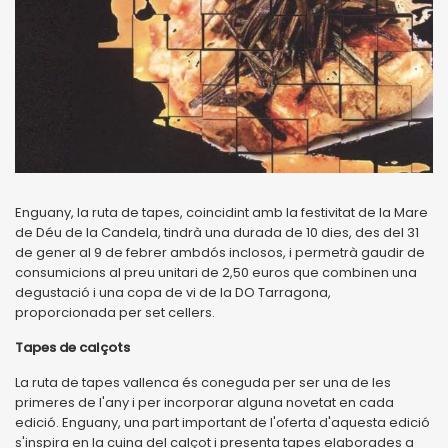
Enguany, la ruta de tapes, coincidint amb la festivitat de la Mare
de Déu de la Candela, tindrà una durada de 10 dies, des del 31
de gener al 9 de febrer ambdós inclosos, i permetrà gaudir de
consumicions al preu unitari de 2,50 euros que combinen una
degustació i una copa de vi de la DO Tarragona,
proporcionada per set cellers.
Tapes de calçots
La ruta de tapes vallenca és coneguda per ser una de les
primeres de l'any i per incorporar alguna novetat en cada
edició. Enguany, una part important de l'oferta d'aquesta edició
s'inspira en la cuina del calçot i presenta tapes elaborades a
=-=-=
**Exercise goal**
Each record above goes into the copy unchanged; the pictures do not.

**Task answer**
Enguany, la ruta de tapes, coincidint amb la festivitat de la Mare
de Déu de la Candela, tindrà una durada de 10 dies, des del 31
de gener al 9 de febrer ambdós inclosos, i permetrà gaudir de
consumicions al preu unitari de 2,50 euros que combinen una
degustació i una copa de vi de la DO Tarragona,
proporcionada per set cellers.
Tapes de calçots
La ruta de tapes vallenca és coneguda per ser una de les
primeres de l'any i per incorporar alguna novetat en cada
edició. Enguany, una part important de l'oferta d'aquesta edició
s'inspira en la cuina del calçot i presenta tapes elaborades a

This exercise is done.